Directions:
1. Answer these questions from the forum post on extending BERT position embeddings below:
(a) According to the author, what are the key changes?
(b) What value is assigned to step?
(c) Which object is to be replaced with LongformerSelfAttention?
2. Reproduce, word for word, the part of the forum post on extending BERT position embeddings that runs from "Here's the code" to "print(max_pos)".

Passage provided:
begin

Here's the code that i managed to get working.
Key changes -> the way i updated position_embeddings and position_ids
import tensorflow as tf
def create_long_model(save_model_to, attention_window, max_pos, model_path_args):
model = BertForQuestionAnswering.from_pretrained(model_path_args)
tokenizer = AutoTokenizer.from_pretrained(model_path_args)
config = model.config
print(max_pos)
# extend position embeddings
tokenizer.model_max_length = max_pos
tokenizer.init_kwargs['model_max_length'] = max_pos
current_max_pos, embed_size = model.bert.embeddings.position_embeddings.weight.shape
config.max_position_embeddings = max_pos
assert max_pos > current_max_pos
# allocate a larger position embedding matrix
new_pos_embed = model.bert.embeddings.position_embeddings.weight.new_empty(max_pos, embed_size)
print(new_pos_embed.shape)
print(model.bert.embeddings.position_embeddings)
# copy position embeddings over and over to initialize the new position embeddings
k = 0
step = current_max_pos
while k < max_pos - 1:
new_pos_embed[k:(k + step)] = model.bert.embeddings.position_embeddings.weight
k += step
print(new_pos_embed.shape)
model.bert.embeddings.position_ids = torch.from_numpy(tf.range(new_pos_embed.shape[0], dtype=tf.int32).numpy()[tf.newaxis, :])
model.bert.embeddings.position_embeddings = torch.nn.Embedding.from_pretrained(new_pos_embed)
# replace the `modeling_bert.BertSelfAttention` object with `LongformerSelfAttention`
config.attention_window = [attention_window] * config.num_hidden_layers
for i, layer in enumerate(model.bert.encoder.layer):
longformer_self_attn = LongformerSelfAttention(config, layer_id=i)

end

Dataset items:
begin

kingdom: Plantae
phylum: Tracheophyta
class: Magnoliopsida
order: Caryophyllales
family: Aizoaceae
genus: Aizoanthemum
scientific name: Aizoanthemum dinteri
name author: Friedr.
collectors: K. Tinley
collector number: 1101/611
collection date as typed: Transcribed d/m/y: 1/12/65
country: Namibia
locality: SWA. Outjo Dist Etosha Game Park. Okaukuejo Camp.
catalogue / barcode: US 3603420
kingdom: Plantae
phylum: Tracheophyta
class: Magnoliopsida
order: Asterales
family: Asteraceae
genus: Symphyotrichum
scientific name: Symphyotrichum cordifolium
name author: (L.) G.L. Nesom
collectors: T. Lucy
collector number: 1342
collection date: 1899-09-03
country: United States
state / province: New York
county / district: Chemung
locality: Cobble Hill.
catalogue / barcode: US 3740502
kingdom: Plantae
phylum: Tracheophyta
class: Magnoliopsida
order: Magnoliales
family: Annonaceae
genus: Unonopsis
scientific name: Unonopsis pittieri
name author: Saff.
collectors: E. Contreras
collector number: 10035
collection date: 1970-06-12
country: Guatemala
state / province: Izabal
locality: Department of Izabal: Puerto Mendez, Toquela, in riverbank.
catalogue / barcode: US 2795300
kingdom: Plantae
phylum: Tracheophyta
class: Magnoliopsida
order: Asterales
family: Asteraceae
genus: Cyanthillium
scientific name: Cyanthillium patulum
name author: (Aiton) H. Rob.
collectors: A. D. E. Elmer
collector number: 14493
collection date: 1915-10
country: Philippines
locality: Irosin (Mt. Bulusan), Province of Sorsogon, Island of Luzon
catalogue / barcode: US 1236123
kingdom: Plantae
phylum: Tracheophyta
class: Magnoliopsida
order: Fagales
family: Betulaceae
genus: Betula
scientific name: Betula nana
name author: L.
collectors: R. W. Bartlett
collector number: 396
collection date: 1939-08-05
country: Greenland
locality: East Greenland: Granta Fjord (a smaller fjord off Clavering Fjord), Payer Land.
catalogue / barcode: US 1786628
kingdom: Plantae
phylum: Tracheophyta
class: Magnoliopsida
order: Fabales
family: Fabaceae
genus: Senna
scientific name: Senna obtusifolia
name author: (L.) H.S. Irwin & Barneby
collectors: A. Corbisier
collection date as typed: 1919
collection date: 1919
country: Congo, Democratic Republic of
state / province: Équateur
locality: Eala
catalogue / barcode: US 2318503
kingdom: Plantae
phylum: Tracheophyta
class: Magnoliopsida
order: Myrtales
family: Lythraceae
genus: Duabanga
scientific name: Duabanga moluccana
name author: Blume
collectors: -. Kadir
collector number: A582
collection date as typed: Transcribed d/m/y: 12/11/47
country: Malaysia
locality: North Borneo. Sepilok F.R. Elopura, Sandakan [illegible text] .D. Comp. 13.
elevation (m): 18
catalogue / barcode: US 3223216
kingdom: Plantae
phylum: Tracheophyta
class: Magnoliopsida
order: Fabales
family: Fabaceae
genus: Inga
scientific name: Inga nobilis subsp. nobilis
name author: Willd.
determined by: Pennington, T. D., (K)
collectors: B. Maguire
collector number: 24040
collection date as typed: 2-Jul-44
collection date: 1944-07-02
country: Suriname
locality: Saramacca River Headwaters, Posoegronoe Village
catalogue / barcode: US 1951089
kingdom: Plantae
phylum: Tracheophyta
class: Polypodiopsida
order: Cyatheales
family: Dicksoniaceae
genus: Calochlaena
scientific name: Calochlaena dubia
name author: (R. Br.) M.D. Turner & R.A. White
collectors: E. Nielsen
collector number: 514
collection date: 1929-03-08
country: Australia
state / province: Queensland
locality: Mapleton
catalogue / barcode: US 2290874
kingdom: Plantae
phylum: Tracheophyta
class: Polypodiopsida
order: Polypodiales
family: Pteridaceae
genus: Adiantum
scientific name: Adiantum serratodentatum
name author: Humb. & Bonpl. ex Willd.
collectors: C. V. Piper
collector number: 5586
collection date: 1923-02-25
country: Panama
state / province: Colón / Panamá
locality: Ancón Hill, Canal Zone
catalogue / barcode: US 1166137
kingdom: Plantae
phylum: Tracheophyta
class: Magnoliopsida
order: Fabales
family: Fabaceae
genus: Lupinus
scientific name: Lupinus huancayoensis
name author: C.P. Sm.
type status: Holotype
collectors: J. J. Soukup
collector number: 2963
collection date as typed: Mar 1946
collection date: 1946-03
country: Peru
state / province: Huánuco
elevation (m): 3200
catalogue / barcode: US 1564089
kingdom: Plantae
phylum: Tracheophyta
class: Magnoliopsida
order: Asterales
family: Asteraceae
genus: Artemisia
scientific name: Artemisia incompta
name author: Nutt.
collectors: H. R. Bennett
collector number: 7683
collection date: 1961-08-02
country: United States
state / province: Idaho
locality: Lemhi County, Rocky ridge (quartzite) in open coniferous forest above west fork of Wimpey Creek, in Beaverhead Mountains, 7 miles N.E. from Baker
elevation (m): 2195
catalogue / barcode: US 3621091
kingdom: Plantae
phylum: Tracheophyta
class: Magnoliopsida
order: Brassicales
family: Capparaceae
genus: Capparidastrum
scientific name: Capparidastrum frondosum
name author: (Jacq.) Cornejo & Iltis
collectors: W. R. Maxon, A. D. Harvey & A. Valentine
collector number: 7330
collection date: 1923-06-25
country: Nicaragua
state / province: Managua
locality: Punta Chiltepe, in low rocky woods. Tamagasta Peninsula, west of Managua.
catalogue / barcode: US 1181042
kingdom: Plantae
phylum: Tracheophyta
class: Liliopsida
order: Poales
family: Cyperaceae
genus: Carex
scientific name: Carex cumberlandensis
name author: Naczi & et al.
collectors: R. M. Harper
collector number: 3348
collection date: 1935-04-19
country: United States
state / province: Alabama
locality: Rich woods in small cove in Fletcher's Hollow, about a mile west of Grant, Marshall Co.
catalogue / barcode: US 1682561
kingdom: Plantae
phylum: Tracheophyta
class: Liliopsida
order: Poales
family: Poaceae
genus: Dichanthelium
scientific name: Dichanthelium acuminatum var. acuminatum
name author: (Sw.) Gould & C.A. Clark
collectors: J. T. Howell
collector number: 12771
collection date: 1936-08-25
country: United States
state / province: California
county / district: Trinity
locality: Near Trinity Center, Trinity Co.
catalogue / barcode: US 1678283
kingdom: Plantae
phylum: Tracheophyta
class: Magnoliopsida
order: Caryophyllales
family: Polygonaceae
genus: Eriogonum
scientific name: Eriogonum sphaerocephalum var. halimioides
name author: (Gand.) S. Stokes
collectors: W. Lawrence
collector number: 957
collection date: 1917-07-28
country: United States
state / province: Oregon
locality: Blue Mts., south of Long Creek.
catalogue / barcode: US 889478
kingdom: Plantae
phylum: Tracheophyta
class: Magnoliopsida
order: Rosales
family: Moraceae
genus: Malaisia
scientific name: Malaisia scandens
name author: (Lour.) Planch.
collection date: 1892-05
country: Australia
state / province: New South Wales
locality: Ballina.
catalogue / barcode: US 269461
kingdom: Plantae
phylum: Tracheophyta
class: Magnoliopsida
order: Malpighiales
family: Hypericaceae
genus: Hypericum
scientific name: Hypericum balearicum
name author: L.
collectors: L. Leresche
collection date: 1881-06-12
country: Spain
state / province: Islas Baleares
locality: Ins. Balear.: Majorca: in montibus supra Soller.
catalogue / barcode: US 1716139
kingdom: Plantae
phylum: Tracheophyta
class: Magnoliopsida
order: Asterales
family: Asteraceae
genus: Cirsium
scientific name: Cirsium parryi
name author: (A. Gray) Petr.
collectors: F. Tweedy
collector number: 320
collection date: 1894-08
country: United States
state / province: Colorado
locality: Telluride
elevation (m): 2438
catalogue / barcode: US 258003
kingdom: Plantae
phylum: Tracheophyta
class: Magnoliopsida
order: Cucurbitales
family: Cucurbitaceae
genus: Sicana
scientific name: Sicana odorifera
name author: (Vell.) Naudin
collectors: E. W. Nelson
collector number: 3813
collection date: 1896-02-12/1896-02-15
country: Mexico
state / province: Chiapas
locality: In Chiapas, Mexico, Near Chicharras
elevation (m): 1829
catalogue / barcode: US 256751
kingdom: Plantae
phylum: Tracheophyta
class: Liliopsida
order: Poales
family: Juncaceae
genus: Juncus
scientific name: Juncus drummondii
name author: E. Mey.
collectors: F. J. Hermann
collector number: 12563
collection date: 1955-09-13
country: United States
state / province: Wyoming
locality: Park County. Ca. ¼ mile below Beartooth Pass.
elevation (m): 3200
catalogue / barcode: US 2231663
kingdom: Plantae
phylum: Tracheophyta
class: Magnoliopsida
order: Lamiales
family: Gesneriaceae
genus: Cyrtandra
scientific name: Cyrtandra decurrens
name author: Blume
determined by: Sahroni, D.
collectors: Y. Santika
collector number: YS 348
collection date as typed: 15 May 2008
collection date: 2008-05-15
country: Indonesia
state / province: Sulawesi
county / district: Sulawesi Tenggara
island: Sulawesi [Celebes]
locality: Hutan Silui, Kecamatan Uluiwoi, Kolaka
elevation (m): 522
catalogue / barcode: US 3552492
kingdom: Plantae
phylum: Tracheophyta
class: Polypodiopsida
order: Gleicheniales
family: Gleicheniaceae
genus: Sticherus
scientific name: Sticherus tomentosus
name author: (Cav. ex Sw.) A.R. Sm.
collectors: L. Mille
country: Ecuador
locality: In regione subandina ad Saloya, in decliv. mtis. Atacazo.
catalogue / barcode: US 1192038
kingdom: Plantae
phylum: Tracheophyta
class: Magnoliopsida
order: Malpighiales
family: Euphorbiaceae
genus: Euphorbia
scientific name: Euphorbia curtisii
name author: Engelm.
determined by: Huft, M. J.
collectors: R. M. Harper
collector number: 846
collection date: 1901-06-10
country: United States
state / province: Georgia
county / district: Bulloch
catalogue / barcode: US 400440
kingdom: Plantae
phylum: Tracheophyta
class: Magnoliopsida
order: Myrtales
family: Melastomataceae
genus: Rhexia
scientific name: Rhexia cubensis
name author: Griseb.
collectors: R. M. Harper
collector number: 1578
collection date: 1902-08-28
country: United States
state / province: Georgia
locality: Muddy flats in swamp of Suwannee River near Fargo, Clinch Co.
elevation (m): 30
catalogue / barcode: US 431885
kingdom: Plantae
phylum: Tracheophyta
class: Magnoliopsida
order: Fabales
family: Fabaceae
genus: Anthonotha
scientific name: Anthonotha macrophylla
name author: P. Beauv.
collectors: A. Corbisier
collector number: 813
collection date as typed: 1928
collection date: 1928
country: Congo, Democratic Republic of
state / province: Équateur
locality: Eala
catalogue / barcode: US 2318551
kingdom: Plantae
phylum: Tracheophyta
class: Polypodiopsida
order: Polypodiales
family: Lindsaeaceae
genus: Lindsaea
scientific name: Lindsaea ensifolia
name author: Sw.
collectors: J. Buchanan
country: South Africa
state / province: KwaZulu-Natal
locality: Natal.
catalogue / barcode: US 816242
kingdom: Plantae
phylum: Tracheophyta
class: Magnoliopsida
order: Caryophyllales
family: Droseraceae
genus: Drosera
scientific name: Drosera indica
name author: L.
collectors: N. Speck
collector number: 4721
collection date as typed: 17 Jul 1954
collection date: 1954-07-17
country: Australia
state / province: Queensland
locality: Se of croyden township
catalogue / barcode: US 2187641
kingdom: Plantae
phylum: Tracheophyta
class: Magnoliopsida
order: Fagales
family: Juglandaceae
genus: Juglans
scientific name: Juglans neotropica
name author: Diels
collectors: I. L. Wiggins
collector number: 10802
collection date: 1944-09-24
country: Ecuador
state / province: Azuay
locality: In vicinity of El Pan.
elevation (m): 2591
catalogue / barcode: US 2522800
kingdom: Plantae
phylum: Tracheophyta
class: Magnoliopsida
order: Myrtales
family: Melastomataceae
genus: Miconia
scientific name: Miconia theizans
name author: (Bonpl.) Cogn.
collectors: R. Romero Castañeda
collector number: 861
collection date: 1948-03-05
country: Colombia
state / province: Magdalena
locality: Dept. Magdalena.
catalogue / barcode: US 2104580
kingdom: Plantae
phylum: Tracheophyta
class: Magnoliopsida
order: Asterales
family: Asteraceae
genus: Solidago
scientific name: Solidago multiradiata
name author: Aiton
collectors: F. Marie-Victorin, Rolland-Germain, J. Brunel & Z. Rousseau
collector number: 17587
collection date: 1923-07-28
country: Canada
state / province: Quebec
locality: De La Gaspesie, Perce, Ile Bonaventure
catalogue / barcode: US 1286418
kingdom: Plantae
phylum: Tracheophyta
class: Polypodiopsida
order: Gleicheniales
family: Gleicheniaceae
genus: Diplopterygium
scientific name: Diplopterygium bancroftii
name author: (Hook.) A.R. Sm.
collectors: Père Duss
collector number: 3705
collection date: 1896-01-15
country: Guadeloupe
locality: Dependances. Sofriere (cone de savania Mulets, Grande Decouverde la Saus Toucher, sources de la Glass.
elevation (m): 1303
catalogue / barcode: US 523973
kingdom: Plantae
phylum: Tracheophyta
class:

end

Outputs:
1.
(a) The way position_embeddings and position_ids were updated.
(b) current_max_pos
(c) The `modeling_bert.BertSelfAttention` object.

2.
Here's the code that i managed to get working.
Key changes -> the way i updated position_embeddings and position_ids
import tensorflow as tf
def create_long_model(save_model_to, attention_window, max_pos, model_path_args):
model = BertForQuestionAnswering.from_pretrained(model_path_args)
tokenizer = AutoTokenizer.from_pretrained(model_path_args)
config = model.config
print(max_pos)